SlamData / Datavail Conference Interview
Join Datavail’s Chuck Ezell and GG Gaidhane, as well as SlamData’s Jeff Carr as they discuss overcoming the challenges of traditional data warehousing. One of them being getting all of the relational data into the data warehouse takes a lot of transformative processing. Find out more.
Stephen Faig: Welcome to Data Summit 2016 in New York City. I’m Stephen Faig, director of database trends and applications in unisphere research. Here with Jeff Carr of SlamData, Chuck Ezell of DataVail, and GG of DataVail. How are the needs around developing solutions quicker changing the capabilities enterprises need around data warehousing?
Chuck Ezell: There are a lot of different challenges that we face when we’re getting data out of all these ERP systems, CRM systems, Oracle EBS for example, the powerful system, there’s a lot of great relational data there, but getting it into the data warehouse takes a lot of transformative processing, a lot of energy related to extracting that data, transforming it, and loading it into the traditional warehouse that we have today, this star scheme of structure. Once we get it in there, we’ve got to be able to present it. Then we’ve got all the other issues on the other end of how do you then deal with the performance problems and other things related to our star scheme, our structure with a performance, or even the end to end development or trying to capture things like a perishable insights. With this whole ETL process, there are a lot … There’s a lot of energy involved in monitoring and developing and when the jobs fail there’s a lot of issues or daily activity wrapped around just making sure these things run.
What we wanted to do in our presentation was say, “Look, is there a better way? Is there a way we can eliminate this energy and structure that we have around transforming this data?” Here we have this opportunity to introduce a very unstructured JSON database perhaps Mongo database. We can extract the data and not do all the transformative activity, drop it into some type of great no sequel data store. Then we have a problem. We’ve got all this great data, all this JSON data that’s in this Mongo database for example, what do we do with it? We’ve got to represent it. We’ve got to be able to present the analytics from it. We wanted to also present some other options of how can we then transition from just having a lot of data JSON data into a way to represent this data in a nice analytical way.

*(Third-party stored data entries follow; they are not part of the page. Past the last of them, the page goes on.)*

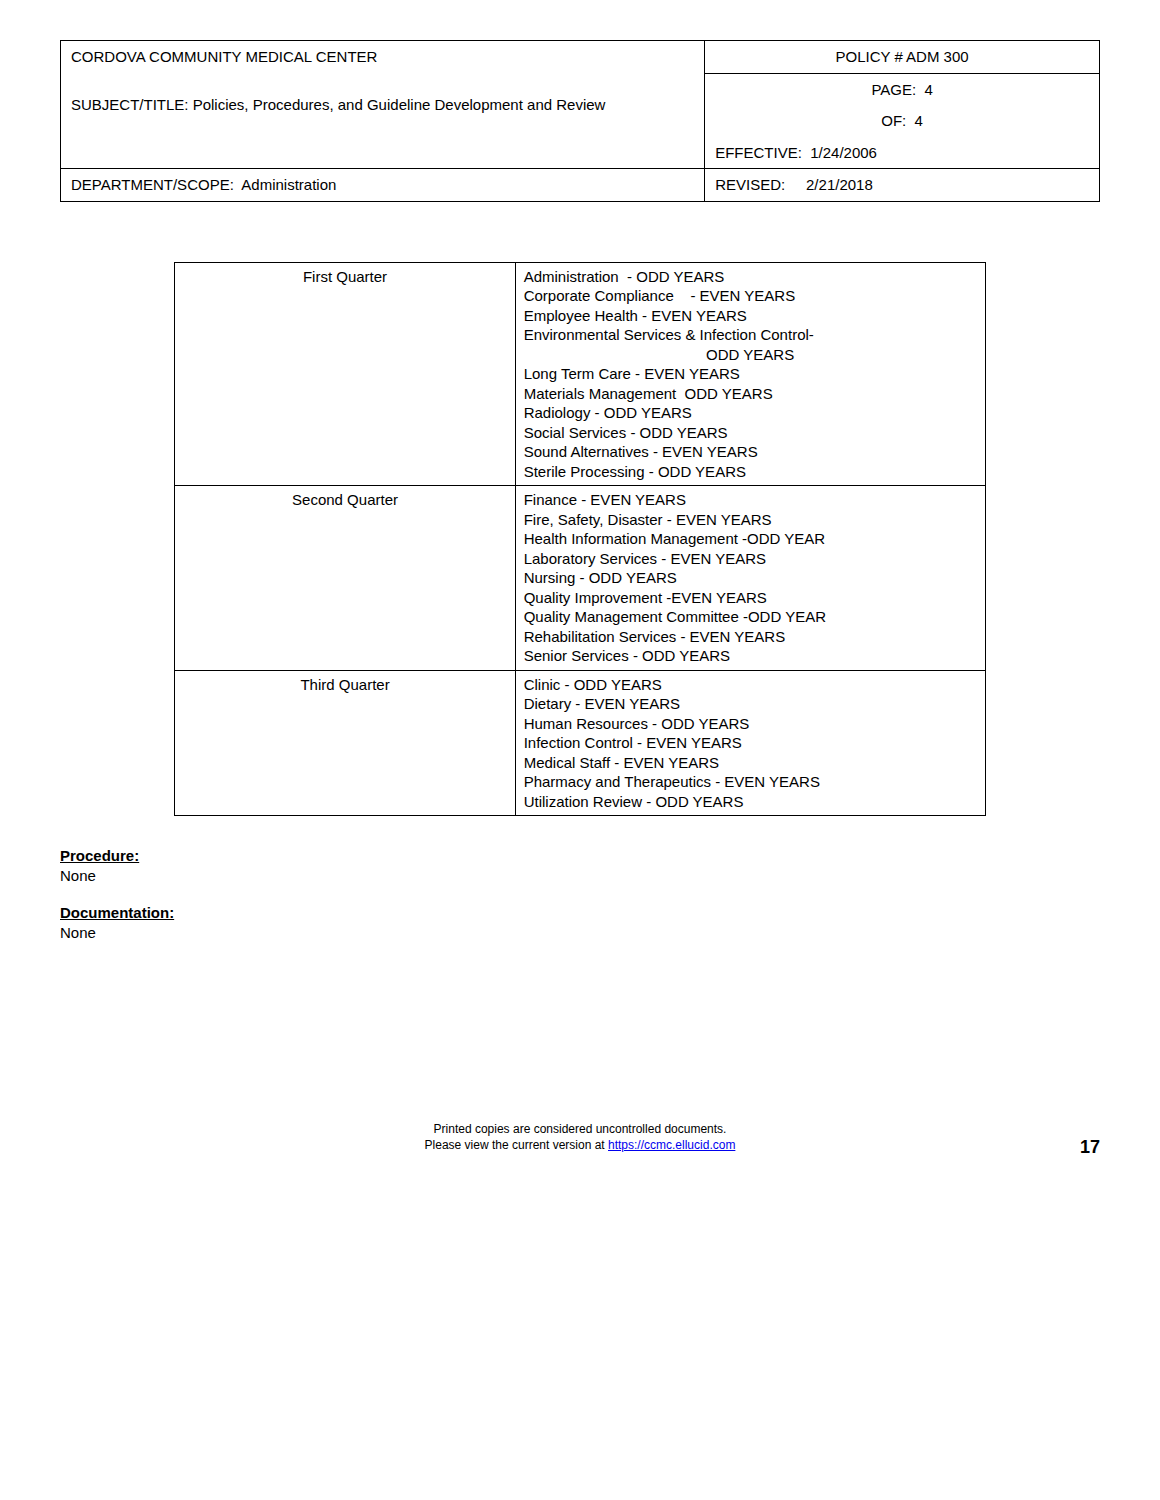| CORDOVA COMMUNITY MEDICAL CENTER | POLICY # ADM 300 |
| SUBJECT/TITLE: Policies, Procedures, and Guideline Development and Review | PAGE: 4 |
| OF: 4 |
| | EFFECTIVE: 1/24/2006 |
| DEPARTMENT/SCOPE: Administration | REVISED: 2/21/2018 |
| First Quarter | Administration - ODD YEARS Corporate Compliance - EVEN YEARS Employee Health - EVEN YEARS Environmental Services & Infection Control- ODD YEARS Long Term Care - EVEN YEARS Materials Management ODD YEARS Radiology - ODD YEARS Social Services - ODD YEARS Sound Alternatives - EVEN YEARS Sterile Processing - ODD YEARS |
| Second Quarter | Finance - EVEN YEARS Fire, Safety, Disaster - EVEN YEARS Health Information Management -ODD YEAR Laboratory Services - EVEN YEARS Nursing - ODD YEARS Quality Improvement -EVEN YEARS Quality Management Committee -ODD YEAR Rehabilitation Services - EVEN YEARS Senior Services - ODD YEARS |
| Third Quarter | Clinic - ODD YEARS Dietary - EVEN YEARS Human Resources - ODD YEARS Infection Control - EVEN YEARS Medical Staff - EVEN YEARS Pharmacy and Therapeutics - EVEN YEARS Utilization Review - ODD YEARS |
Procedure:
None
Documentation:
None
Printed copies are considered uncontrolled documents.
Please view the current version at https://ccmc.ellucid.com 17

GG: We can run all data exploration like that, jump, or even simple reports without having that entire ETL process. We can use something like SlamData, which works great with MongoDB, and we can have all the interactive reports quickly in time. That’s the, I think, fastest kind of market we can have.
Jeff Carr: One of the things that we’ve done with SlamData is we’ve essentially re-architected the core underpinnings of Sequel to support more complex data. One of the big changes that’s happened with JSON and CSV and XML and all of these modern data structures, non-tabular data structures, is they tend to have more dimensionality and more complexity to it. That’s problematic for traditional relational algebra in Sequel, just being able to query that and do it efficiently. One of the core invasions in SlamData is we’ve actually re-architected into what we call Sequel Squared, which is essentially … It’s a super-set of SQL in that it supports all of the traditional things we would expect SQL to do. We haven’t created a new language. It’s the same SQL that the artists know and love, but we’ve added some additional operators on top of it very, very discreet number of operators on top of it that allow us to deal with things like arrays and nested data and all of the complex things that you see in JSON and XML and these other modern data structures.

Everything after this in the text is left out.